The weight of the world began to lift from my shoulders.  My MCC church started a small group ministry and I was invited to join one of the groups.  As we studied, shared, and prayed together, I continued to heal from the sadness and despair I had always felt.  I loved the small group concept and its ability to create family of choice.  I asked my group leader if he thought I could lead my own group some day and he made me an apprentice leader.  When the group I was in became too large to meet in anyone’s living room, we multiplied the group into two groups and I was now a leader of my very own group. 

I was like the dog that chases cars.  When he catches one, what is he going to do with it?  Now that I have a group of my own, what am I going to do with it?  I don’t have any formal schooling in theology.  I’m not a biblical scholar.  Fortunately, I remembered the saying, nobody cares how much you know until they know how much you care.  Since many are ostracized from their biological families, all I had to do was provide a safe space for people to assemble, enjoy fellowship, let them know I loved them, was there for them, and let the Spirit do the rest.  This was something I was going to do or bust because I never forgot the sadness, loneliness, and hopelessness I had felt.

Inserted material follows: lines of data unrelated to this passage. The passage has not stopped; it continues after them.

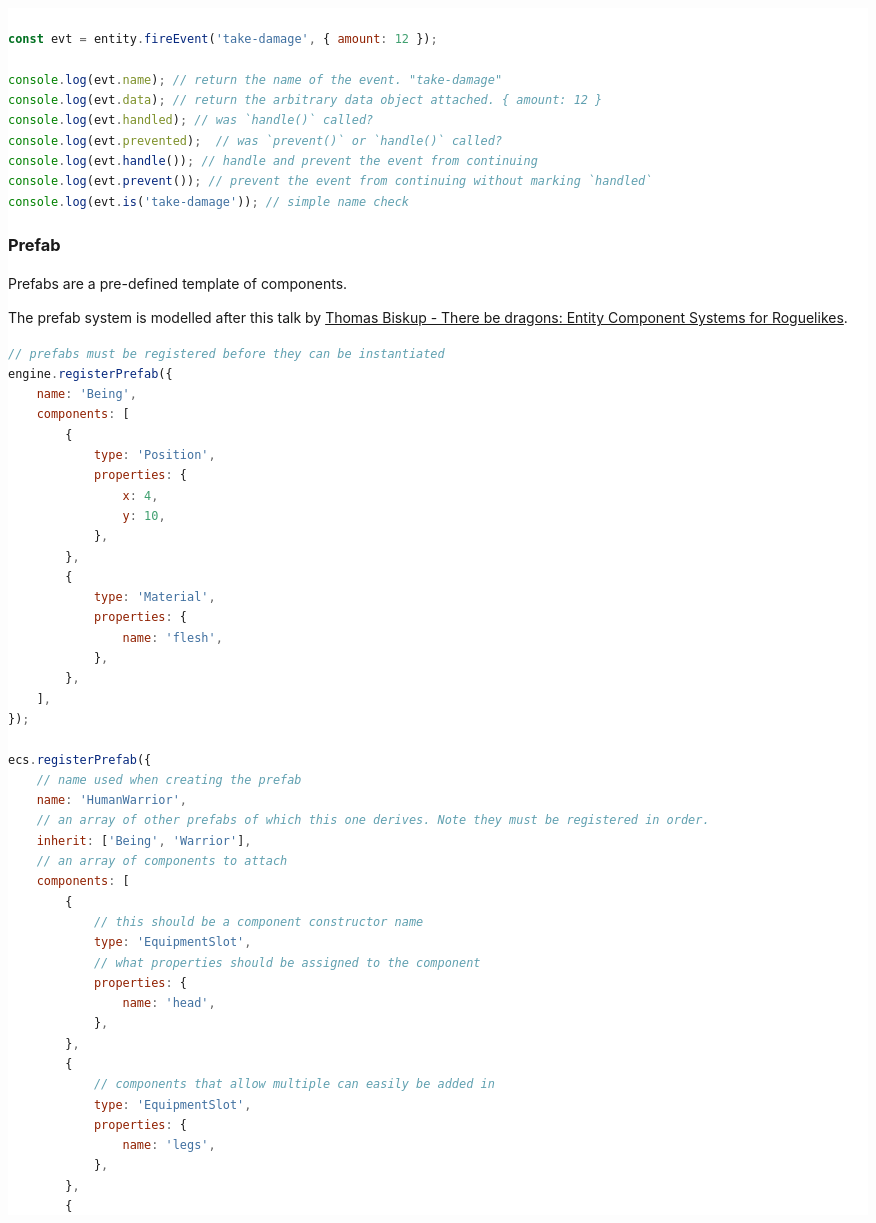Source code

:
 ```js

const evt = entity.fireEvent('take-damage', { amount: 12 });

console.log(evt.name); // return the name of the event. "take-damage"
console.log(evt.data); // return the arbitrary data object attached. { amount: 12 }
console.log(evt.handled); // was `handle()` called?
console.log(evt.prevented);  // was `prevent()` or `handle()` called?
console.log(evt.handle()); // handle and prevent the event from continuing
console.log(evt.prevent()); // prevent the event from continuing without marking `handled`
console.log(evt.is('take-damage')); // simple name check

```

### Prefab

Prefabs are a pre-defined template of components.

The prefab system is modelled after this talk by [Thomas Biskup - There be dragons: Entity Component Systems for Roguelikes](https://www.youtube.com/watch?v=fGLJC5UY2o4&t=1534s).

```js
// prefabs must be registered before they can be instantiated
engine.registerPrefab({
    name: 'Being',
    components: [
        {
            type: 'Position',
            properties: {
                x: 4,
                y: 10,
            },
        },
        {
            type: 'Material',
            properties: {
                name: 'flesh',
            },
        },
    ],
});

ecs.registerPrefab({
    // name used when creating the prefab
    name: 'HumanWarrior',
    // an array of other prefabs of which this one derives. Note they must be registered in order.
    inherit: ['Being', 'Warrior'],
    // an array of components to attach
    components: [
        {
            // this should be a component constructor name
            type: 'EquipmentSlot',
            // what properties should be assigned to the component
            properties: {
                name: 'head',
            },
        },
        {
            // components that allow multiple can easily be added in
            type: 'EquipmentSlot',
            properties: {
                name: 'legs',
            },
        },
        {
```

So, fast forward to the current time and there is a happy ending to the story.  I met the most wonderful man in 2008, and we were legally married in 2015.  Mark has been kind and patient and supportive through all of my shortcomings.  In the early, unhappy days of my life, I had no idea that God would bless me in so many unexpected ways; with a great husband, many close friends, and an accepting and affirming church family.  It turned out alright.  May it be so for you.